#### Supplied passage ####
Contents
Overview
The United Kingdom and Ireland Programming Contest (UKIEPC) 2017 took place a few weeks ago. I used to participate semi-actively and had a rather annoyingly consistent habit of finishing in third place at Imperial. I haven’t done contest programming for quite a good amount of time, though some of my experience from interviewing candidates at Palantir might have helped.
Teams are given five hours to solve somewhere from eleven to thirteen problems. These problems involve submitting a program (the source will do) to an online judge, which typically runs said program against multiple test cases and evaluates the output of the user’s program in some way. This can entail simply checking strings, or alternatively checking if the given solution achieves some task (consider problem D in this set).
####
Exercise set:
- 1) According to the UKIEPC 2017 post, how much time are teams given to solve the problems?
- 2) Transcribe the UKIEPC 2017 post from "Teams are given" to "in this set).".
- 3) Carry on writing the UKIEPC 2017 post from the point where it stops.
The entries after this point are separate from the UKIEPC 2017 post.
#### Supplied records ####
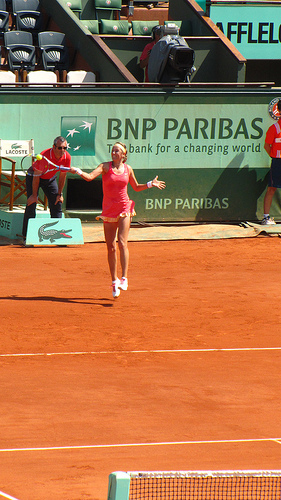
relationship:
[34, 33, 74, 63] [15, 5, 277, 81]
chair in stands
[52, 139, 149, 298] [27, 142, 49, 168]
player hits ball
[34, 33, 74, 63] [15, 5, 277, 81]
chair rests in stands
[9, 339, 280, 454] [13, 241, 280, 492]
lines on court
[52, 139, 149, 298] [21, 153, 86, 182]
player holds racket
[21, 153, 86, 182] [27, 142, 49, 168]
racket hits ball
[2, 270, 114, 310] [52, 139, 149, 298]
shadow under player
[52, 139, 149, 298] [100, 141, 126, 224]
player wears dress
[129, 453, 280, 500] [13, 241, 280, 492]
net sits on court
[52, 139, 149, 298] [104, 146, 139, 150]
player wears headband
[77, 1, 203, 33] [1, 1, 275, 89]
seats in stands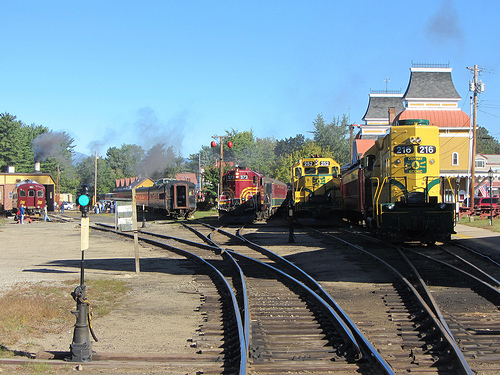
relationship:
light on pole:
[219, 135, 226, 207] [209, 140, 233, 148]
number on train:
[393, 144, 439, 157] [343, 117, 457, 247]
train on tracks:
[288, 153, 348, 225] [34, 212, 499, 374]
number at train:
[393, 144, 439, 157] [343, 117, 457, 247]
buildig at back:
[351, 62, 499, 221] [339, 63, 499, 232]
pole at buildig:
[464, 63, 490, 218] [351, 62, 499, 221]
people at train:
[19, 204, 28, 223] [14, 180, 47, 223]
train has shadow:
[343, 117, 457, 247] [227, 227, 499, 288]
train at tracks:
[288, 153, 348, 225] [34, 212, 499, 374]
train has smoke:
[14, 180, 47, 223] [31, 109, 188, 183]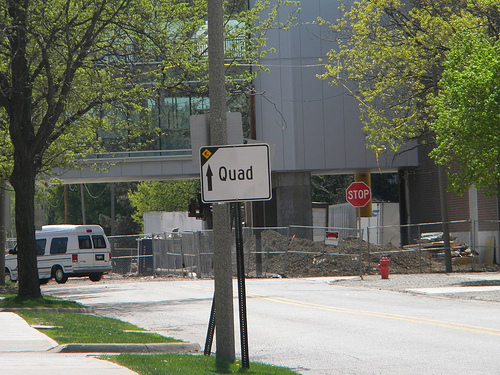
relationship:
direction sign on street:
[197, 142, 272, 373] [39, 274, 498, 372]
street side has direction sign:
[20, 271, 303, 375] [197, 142, 272, 373]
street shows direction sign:
[39, 274, 498, 372] [197, 142, 272, 373]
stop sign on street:
[345, 180, 374, 279] [39, 274, 498, 372]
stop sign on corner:
[345, 180, 374, 279] [286, 260, 376, 301]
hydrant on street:
[373, 248, 392, 282] [39, 274, 498, 372]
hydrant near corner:
[373, 248, 392, 282] [286, 260, 376, 301]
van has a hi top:
[2, 222, 117, 290] [39, 224, 104, 235]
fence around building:
[97, 218, 497, 275] [45, 8, 424, 241]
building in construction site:
[45, 8, 424, 241] [64, 189, 498, 280]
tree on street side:
[1, 1, 308, 298] [20, 271, 303, 375]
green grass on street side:
[0, 310, 183, 348] [20, 271, 303, 375]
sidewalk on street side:
[1, 312, 139, 375] [20, 271, 303, 375]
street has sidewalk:
[39, 274, 498, 372] [1, 312, 139, 375]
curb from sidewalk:
[51, 341, 205, 355] [1, 312, 139, 375]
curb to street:
[51, 341, 205, 355] [39, 274, 498, 372]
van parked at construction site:
[2, 222, 117, 290] [64, 189, 498, 280]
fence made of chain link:
[97, 218, 497, 275] [110, 237, 210, 278]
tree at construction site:
[314, 3, 499, 274] [64, 189, 498, 280]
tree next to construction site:
[314, 3, 499, 274] [64, 189, 498, 280]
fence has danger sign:
[97, 218, 497, 275] [323, 230, 341, 250]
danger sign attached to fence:
[323, 230, 341, 250] [97, 218, 497, 275]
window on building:
[107, 87, 189, 152] [45, 8, 424, 241]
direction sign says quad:
[197, 142, 272, 373] [217, 163, 255, 183]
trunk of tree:
[15, 187, 42, 306] [1, 1, 308, 298]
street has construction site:
[39, 274, 498, 372] [64, 189, 498, 280]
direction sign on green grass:
[197, 142, 272, 373] [0, 310, 183, 348]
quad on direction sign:
[217, 163, 255, 183] [197, 142, 272, 373]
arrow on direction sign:
[205, 164, 215, 195] [197, 142, 272, 373]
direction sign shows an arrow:
[197, 142, 272, 373] [205, 164, 215, 195]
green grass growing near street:
[0, 310, 183, 348] [39, 274, 498, 372]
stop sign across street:
[345, 180, 374, 279] [39, 274, 498, 372]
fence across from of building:
[97, 218, 497, 275] [45, 8, 424, 241]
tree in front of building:
[1, 1, 308, 298] [45, 8, 424, 241]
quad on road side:
[217, 163, 255, 183] [20, 271, 303, 375]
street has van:
[39, 274, 498, 372] [2, 222, 117, 290]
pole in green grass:
[208, 1, 235, 373] [0, 310, 183, 348]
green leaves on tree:
[316, 1, 499, 198] [1, 1, 308, 298]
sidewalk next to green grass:
[1, 312, 139, 375] [0, 310, 183, 348]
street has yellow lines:
[39, 274, 498, 372] [242, 295, 498, 340]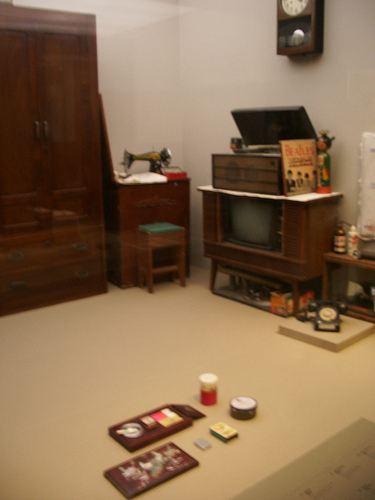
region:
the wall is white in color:
[164, 30, 245, 82]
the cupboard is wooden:
[88, 159, 100, 225]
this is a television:
[219, 200, 262, 264]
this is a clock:
[263, 3, 318, 51]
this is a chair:
[148, 218, 192, 282]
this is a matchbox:
[216, 423, 253, 452]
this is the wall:
[158, 9, 289, 132]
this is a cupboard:
[9, 34, 107, 257]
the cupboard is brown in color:
[20, 91, 69, 170]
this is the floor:
[85, 313, 151, 345]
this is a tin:
[197, 370, 225, 396]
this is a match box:
[207, 416, 238, 441]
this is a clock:
[283, 0, 299, 19]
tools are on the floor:
[105, 369, 252, 477]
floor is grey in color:
[82, 325, 187, 395]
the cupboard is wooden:
[8, 53, 116, 298]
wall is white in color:
[139, 53, 210, 101]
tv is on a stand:
[218, 197, 287, 258]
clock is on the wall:
[271, 4, 324, 54]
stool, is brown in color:
[135, 201, 200, 269]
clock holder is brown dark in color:
[260, 9, 340, 60]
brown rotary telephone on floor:
[293, 295, 347, 332]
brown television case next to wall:
[195, 176, 345, 317]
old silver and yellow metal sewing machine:
[119, 145, 174, 182]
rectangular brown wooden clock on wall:
[275, 0, 326, 55]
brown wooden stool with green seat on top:
[133, 217, 189, 295]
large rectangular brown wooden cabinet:
[0, 1, 111, 322]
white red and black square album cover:
[277, 137, 319, 195]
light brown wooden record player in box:
[207, 100, 319, 195]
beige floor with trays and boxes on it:
[0, 257, 373, 498]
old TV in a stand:
[200, 177, 321, 320]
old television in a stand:
[185, 171, 315, 317]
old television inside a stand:
[201, 181, 315, 317]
####
Answers to this exercise:
- 1) Five hours.

- 2)
Teams are given five hours to solve somewhere from eleven to thirteen problems. These problems involve submitting a program (the source will do) to an online judge, which typically runs said program against multiple test cases and evaluates the output of the user’s program in some way. This can entail simply checking strings, or alternatively checking if the given solution achieves some task (consider problem D in this set).

- 3)
This time round I managed to figure out 9 problems, rather coincidentally with a total “penalty time” of 999 minutes. When teams are ranked, the number of problems solved is compared first; to break ties, teams are given penalty time, where solving a problem T minutes since the start of the contest, with F failed attempts, scores T + 20F penalty time. The penalty for failed attempts does not accrue until the relevant problem is actually solved. It’s still in one’s interest to finish solving any questions – even though it may give you arbitrary amounts of penalty time, it will not hurt your ranking. This score would have placed second at Imperial (maybe because some of the members of the usual team number 2 have graduated?) and, at time of writing, 51st out of 522 overall.
Problems
This half of my write-up (I intend to discuss this in two parts) covers what I think are the easier seven problems in the contest, in the order I tackled them. Looking at the metadata on Codeforces, there is a pretty clear drop-off after this. Interestingly, F was actually considered the hardest problem of the ones I’ve listed here (in that fewest teams solved it), but I was able to place it third in difficulty; I struggled more with D than some of the later ones, even, though mainly for implementation reasons.
C: Cued Up
Wrong answer at 9 minutes; correct answer at 18 minutes (10 minutes spent total).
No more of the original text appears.